Blocage des sites Internet

Oui, mais pas à la louche

d'Lëtzebuerger Land vom 29.11.2013

L’avocat général de la Cour de Justice de l’Union européenne a estimé cette semaine que le principe consistant à imposer à un fournisseur d’accès à Internet de bloquer l’accès à des pages spécifiques était compatible avec le droit européen. Il se prononçait dans une affaire opposant un fournisseur d’accès à Internet (FAI) autrichien à des détenteurs de droits audiovisuels qui s’estimaient lésés par l’accès à un site de streaming de film qu’entendait maintenir ce FAI pour ses clients internautes. Il est probable que la Cour de Justice suive cet avis.

Avec l’augmentation du débit des accès à Internet, le streaming s’est imposé graduellement comme une alternative crédible au téléchargement. Cela vaut pour la distribution légitime de contenus par le biais de canaux mis en place en accord avec les ayant-droits, mais aussi pour le piratage. De nombreux sites de partage de fichiers ont commencé à proposer le streaming comme méthode additionnelle pour, par exemple, visionner un film proposé par des internautes, tandis que d’autres, comme kino.to dans l’espace germanophone, ont trouvé leur public en tant que spécialistes du streaming. C’est donc un nouveau front qui s’est ouvert entre l’industrie cinématographique et le monde du peer to peer. Si les ayant-droits n’arrivent pas à faire fermer un site, peuvent-ils forcer un FAI à en bloquer l’accès ?

La Cour suprême autrichienne était appelée à trancher dans un différend entre des ayant-droits et le FAI UPC. Ce dernier avait été condamné à bloquer l’accès à kino.to, un site fermé depuis, mais avait fait appel. Au plan juridique, la question était de savoir si un FAI est à considérer comme un intermédiaire dont les services sont utilisés par un tiers pour porter atteinte à un droit d'auteur. L’avocat général Cruz Villalon a estimé que c’est bien le cas et que, par conséquent, ce FAI peut faire l’objet d'une requête » de la justice.

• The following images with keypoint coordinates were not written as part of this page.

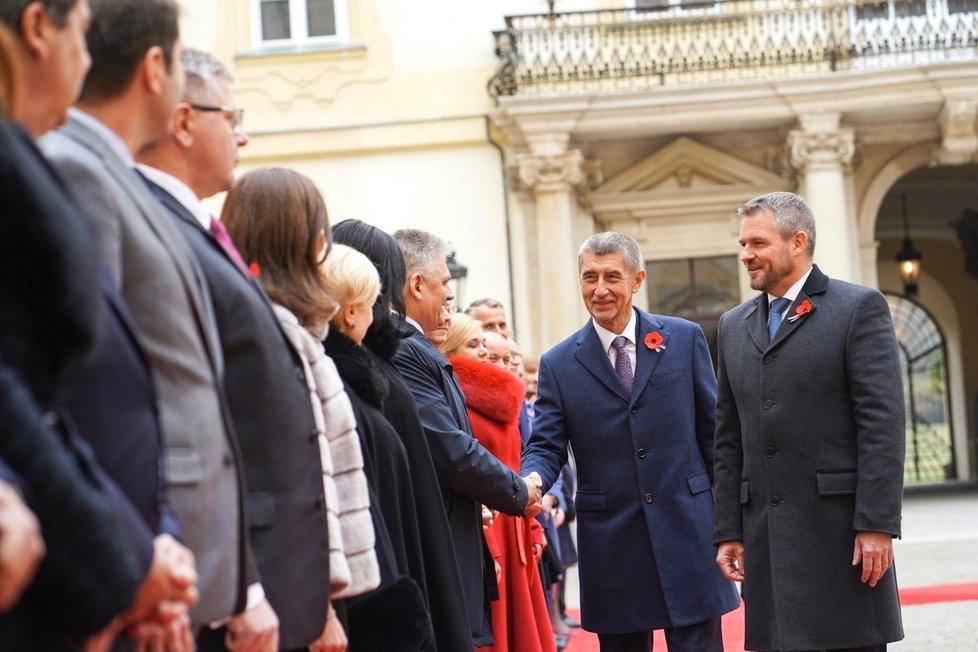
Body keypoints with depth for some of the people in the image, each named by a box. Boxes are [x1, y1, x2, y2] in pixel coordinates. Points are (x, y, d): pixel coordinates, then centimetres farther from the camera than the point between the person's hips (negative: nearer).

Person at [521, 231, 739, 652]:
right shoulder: (559, 364, 4)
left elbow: (712, 432, 6)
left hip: (688, 533, -1)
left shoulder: (684, 339, 4)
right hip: (612, 547, 1)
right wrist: (531, 480, -22)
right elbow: (545, 447, 1)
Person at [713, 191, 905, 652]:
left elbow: (883, 423, -8)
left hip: (838, 527, -5)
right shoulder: (734, 326, 17)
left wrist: (877, 525, -15)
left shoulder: (859, 308, -1)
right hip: (765, 536, 5)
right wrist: (728, 531, 10)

Cependant, l’avis de l’avocat général est assorti de conditions qui montrent que ce n’est qu’avec précaution que les magistrats sont disposés à autoriser de telles mesures de blocage de sites. Il a précisé que les mesures de blocage ne peuvent pas être formulées dans des termes trop généraux et doivent être décrites de manière concrète. En outre, elles doivent être proportionnées. Il s’agit d’éviter qu’une requête de blocage serve à instrumentaliser un FAI dans le cadre d’une démarche portant atteinte à la liberté d’information. L’avocat général prévoit même, s’il s’avère trop compliqué et trop cher pour un FAI de mettre en place seul le blocage requis, que celui-ci puisse prétendre à une participation aux frais du demandeur du blocage à sa mise en place.

Le fait que les internautes puissent contourner des mesures de blocage, par exemple en utilisant des serveurs de noms de domaine (DNS) ou en s’adressant à d’autres FAI, n’est pas suffisant pour justifier un refus des mesures de blocage, a fait valoir l’avocat général. Supposer auprès de chaque utilisateur la volonté de parvenir à accéder à un site malgré un blocage reviendrait, à son avis, à supposer, de manière injustifiée, une volonté systématique d’enfreindre la loi de la part des utilisateurs. L’existence de moyens, même simples, de circonvenir des mesures de blocage n’est pas un argument suffisant pour s’opposer au principe de telles mesures.

Les instances européennes doivent remettre sur le métier une directive sur le droit d’auteur dans l’univers numérique, avec une proposition de la Commission européenne attendue durant les premiers mois de 2014. L’avis nuancé de l’avocat général n’aura sans doute pas d’impact direct sur ce débat, si ce n’est de montrer, si besoin était, qu’il n’existe pas de solution magique à ce conflit entre possibilités de partage offertes par les technologies du Net et protection du droit d’auteur.